古文の読み方(6)

古文(古典)の学習は、「音読で始めて、音読で終わる。」を信条とし、「専修(せんじゅ)音読」「只管(しかん)音読」の実践を旨とします。ただひたすらに「音読する」ことです。※ページ末の注釈を参照

つれづれと(ふり)(くら)らして、しめやかなる(よい)の雨に、殿上(てんじょう)にもをさをさ人少なに、御宿直所(おんとのゐどころ)も例よりはのどやかなる心地(ここち)するに、大殿油(おほとなぶら)近くて(ふみ)どもなど見たまふ。

読みづらい漢字に「かな」を振ったので、声に出して読むのは、誰でも出来るでしょう。小学生でも高学年であれば、問題無く読めるはずです。
では、文の「意味」はどうでしょう?

「分からない」「いや、分かるかもしれない」「分かりそうで分からない…」「ところどころ分かる」と感想は人それぞれでしょう。でも

「何となく分かる」

というのが、日本語を話す私たちの共通の感じではないでしょうか。
この「なんとなく分かる」、そして「分かりそうで分からない」といった感じ、つまり現代の日本語との「異なり」と「違和感」を感じ取って、自身で納得するような「読み」を工夫していくことが大切です。

今一度、下の文を声に出して読んでみてください。

(1)つれづれと(ふり)(くら)らして、
(2)しめやかなる(よい)の雨に、
(3)殿上(てんじょう)にもをさをさ人少なに、
(4)御宿直所(おんとのゐどころ)も例よりはのどやかなる心地(ここち)するに、
(5)大殿油(おほとなぶら)近くて(ふみ)どもなど見たまふ。

#### データレコード:
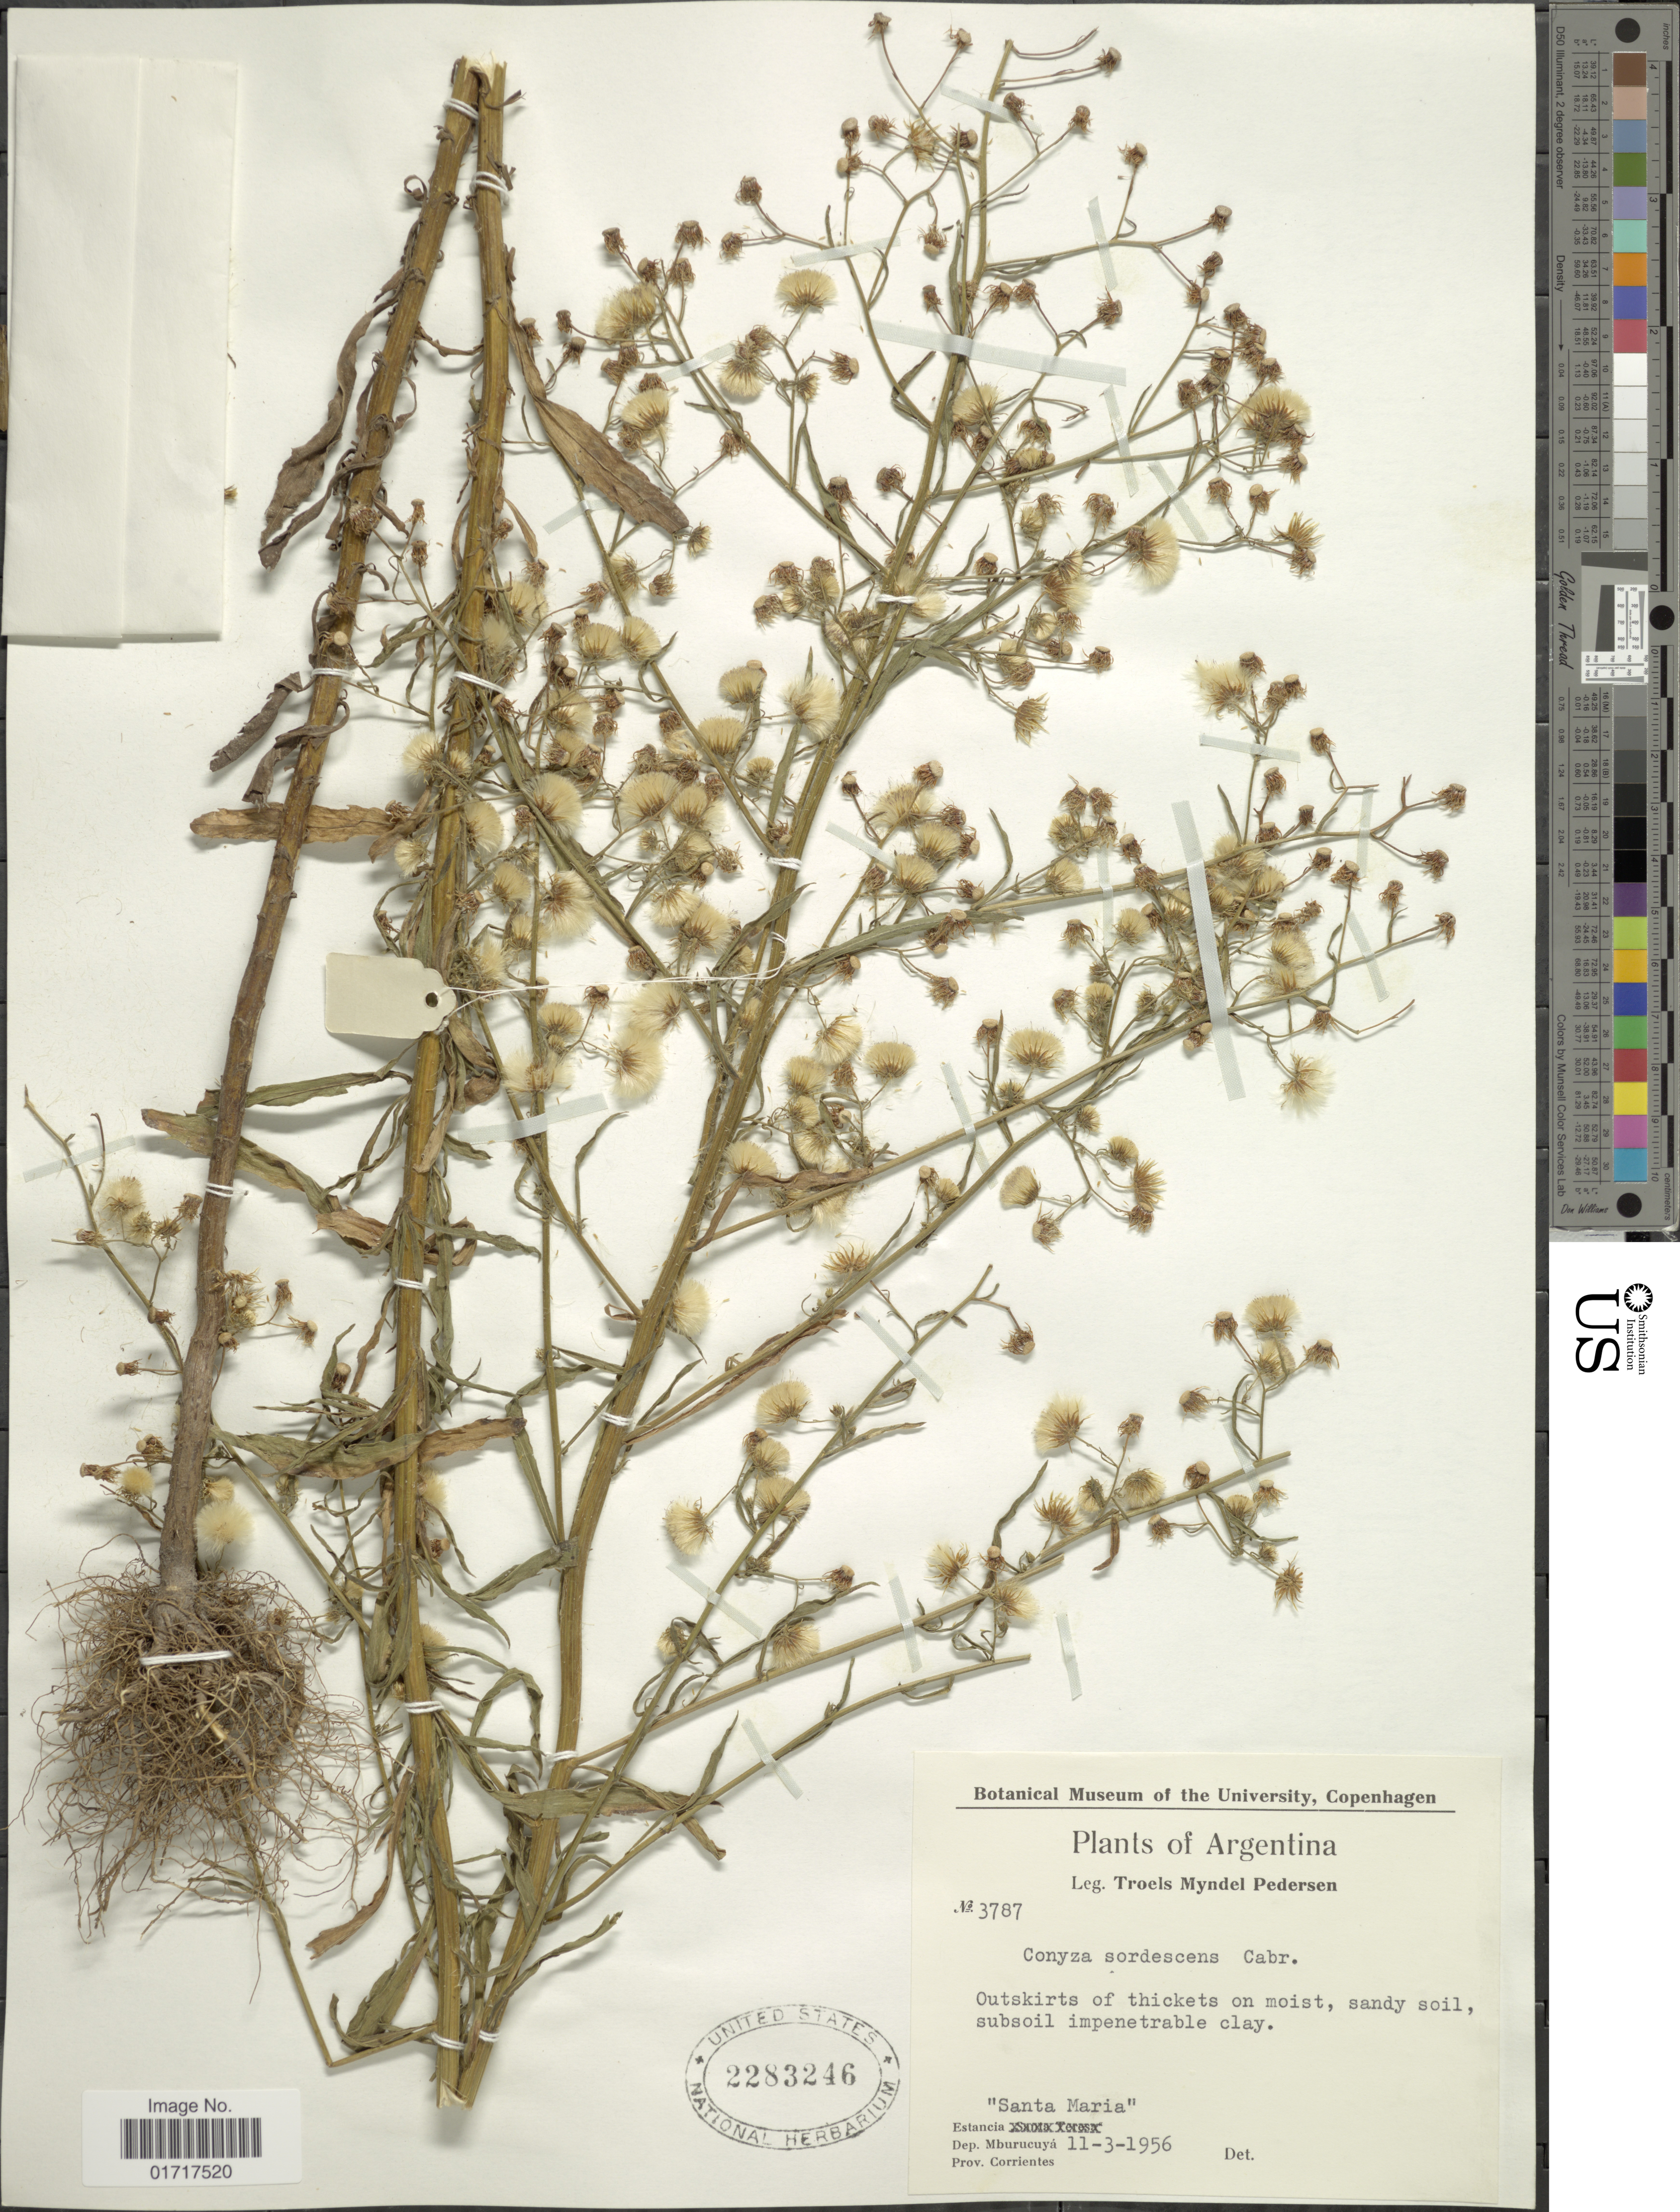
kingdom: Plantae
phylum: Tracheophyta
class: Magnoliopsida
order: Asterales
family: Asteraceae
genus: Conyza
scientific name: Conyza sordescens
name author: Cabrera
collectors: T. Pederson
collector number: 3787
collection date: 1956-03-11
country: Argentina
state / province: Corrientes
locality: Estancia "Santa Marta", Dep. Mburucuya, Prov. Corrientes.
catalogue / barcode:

#### 指示 A:
次の(i)〜(iii)が本文の内容と一致するかを判定してください。各項目について「はい」か「いいえ」で答え、根拠となる本文の語句をそのまま引用してください。
(i) 読みづらい漢字にはかなが振られている。
(ii) 小学生であれば低学年でも問題なく読めるとされている。
(iii) 古文の学習は黙読から始めることが勧められている。
#### 指示 B:
本文で、日本語を話す私たちに共通の感じとされているものは何ですか。
レコードは本文とは別の資料です。

#### 解答 A:
(i) はい。『読みづらい漢字に「かな」を振ったので』
(ii) いいえ。『小学生でも高学年であれば、問題無く読めるはずです。』
(iii) いいえ。『「音読で始めて、音読で終わる。」を信条とし』

#### 解答 B:
「何となく分かる」という感じです。